Kendilerinin tarihlerinde utanacakları bir durumun söz konusu olmadığını belirten Şentop, "Gazetelerde yer alan haberlere göre ABD'de geçtiğimiz yıl kongrede temsilciler meclisinin almış olduğu kararlara benzer şekilde ifadede bulunacağına dair Amerikan yönetiminin de tırnak içinde 'soykırım' konusunda haberler yer alıyor. Tamamen siyasi bir karar olduğunu söylemeliyim" diye konuştu.
‘BU AÇIKLAMALARIN TÜRKİYE’YE ZARARI OLMAZ’
ABD’li senatörlerin veya temsilciler meclisi üyesinin 1915 olayları hakkında kırıntı bilgiye dahi sahip olmadığını kaydeden Şentop, "En son 1981'de Başkan Reagan bu ifadeyi kullanarak bir açıklama yapıştı. O tarihten bu yana Amerikan başkanları soykırım ifadesini kullanmadan açıklamalar yapıyorlardı. Yeni Başkanın veya yeni yönetimin o konuda önemli arşiv çalışmaları yapıp da yeni belgelere ulaşıp da bir fikir değişikliğine sahip olduğuna inanan kimse yoktur. Hiçbir bakımdan hiçbir ülkeye hiçbir topluma ve tarihe bir katkısı olmadığını bir zararı da olmayacağını ifade etmek istiyorum. Türkiye bu tür açıklamalardan bir zarar görmüş müdür, dünyada farklı ülke parlamentolarında böyle kararlar alınmıştır; Türkiye bir zarar görmemiştir. 1981'de Reagan böyle bir açıklama yapmıştır, o tarihten bu yana Türkiye hangi zarar görmüştür?" dedi.

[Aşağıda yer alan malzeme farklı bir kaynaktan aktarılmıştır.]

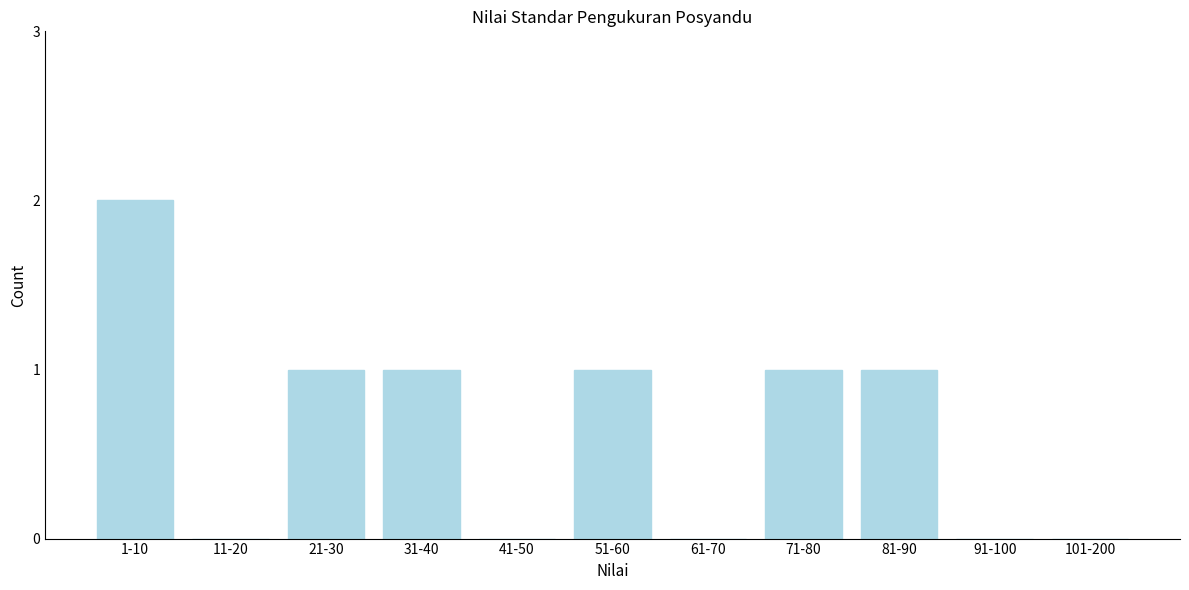

Reading left to right, extract all data points from this chart.

1-10=2	11-20=0	21-30=1	31-40=1	41-50=0	51-60=1	61-70=0	71-80=1	81-90=1	91-100=0	101-200=0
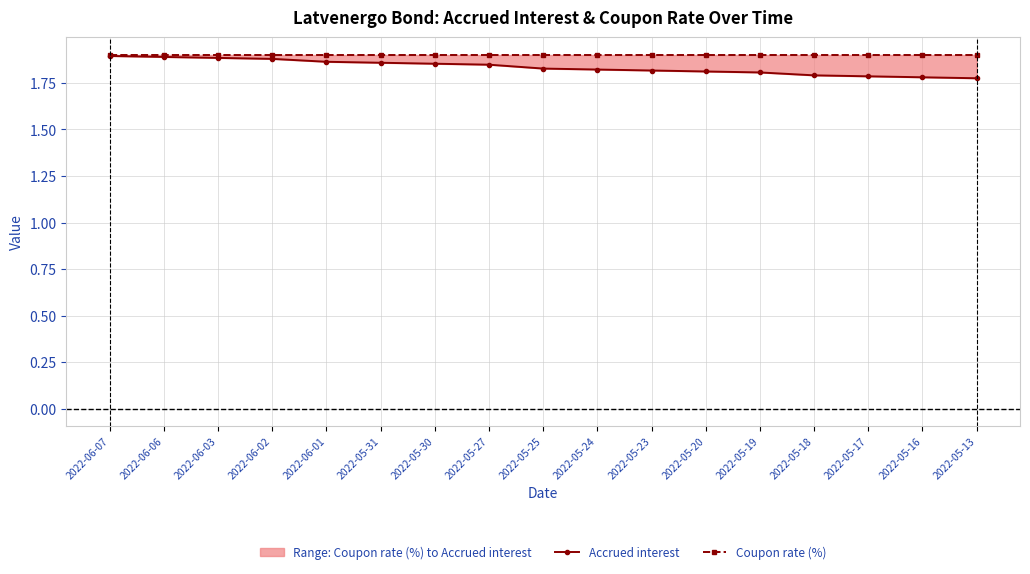

The Coupon rate (%) series shows 1.9 at 2022-06-06. True or false?

True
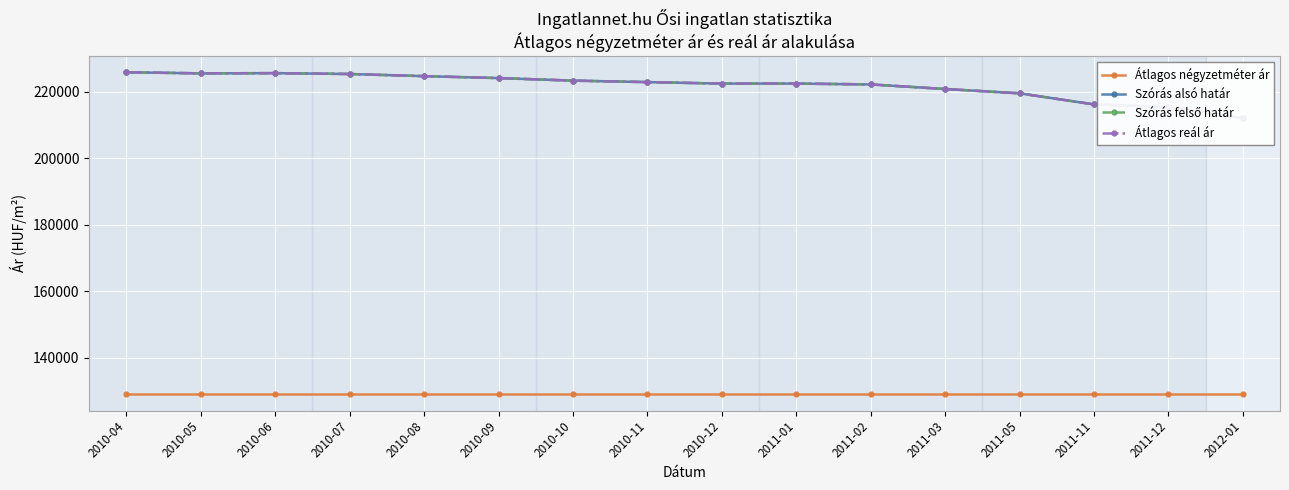

Rank the series by their maximum value, from lowest to highest.

Átlagos négyzetméter ár, Szórás alsó határ, Szórás felső határ, Átlagos reál ár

'BU KONUDA EN KİRLİ TARİHE SAHİP ÜLKE ABD'
Tarihe ait konunun tarihçiler ve akademisyenler tarafından tartışılması gerektiğini söyleyen Şentop, bu açıklamaların kimseye fayda da sağlamayacağını söyledi. Biden’in 'soykırım' demesi halinde Türkiye’nin ne yapacağının sorulması üzerine Şentop, "Böyle bir açıklama sadece siyasi bir açıklama olarak kalacaktır. Ama sonu itibarıyla iki ülke arasındaki ilişkileri olumsuz etkileyeceğini ifade de etmek isterim. ABD, tarihi konuları siyasi kararlarla ortaya koyacaksa Türkiye’nin de ABD’nin tarihine dair bir yasama dönemini tümünü kapsayacak kararları alacak vakti vardır. Bu konuda en kirli tarihe sahip olan ülkelerden biri de ABD’dir" diye konuştu.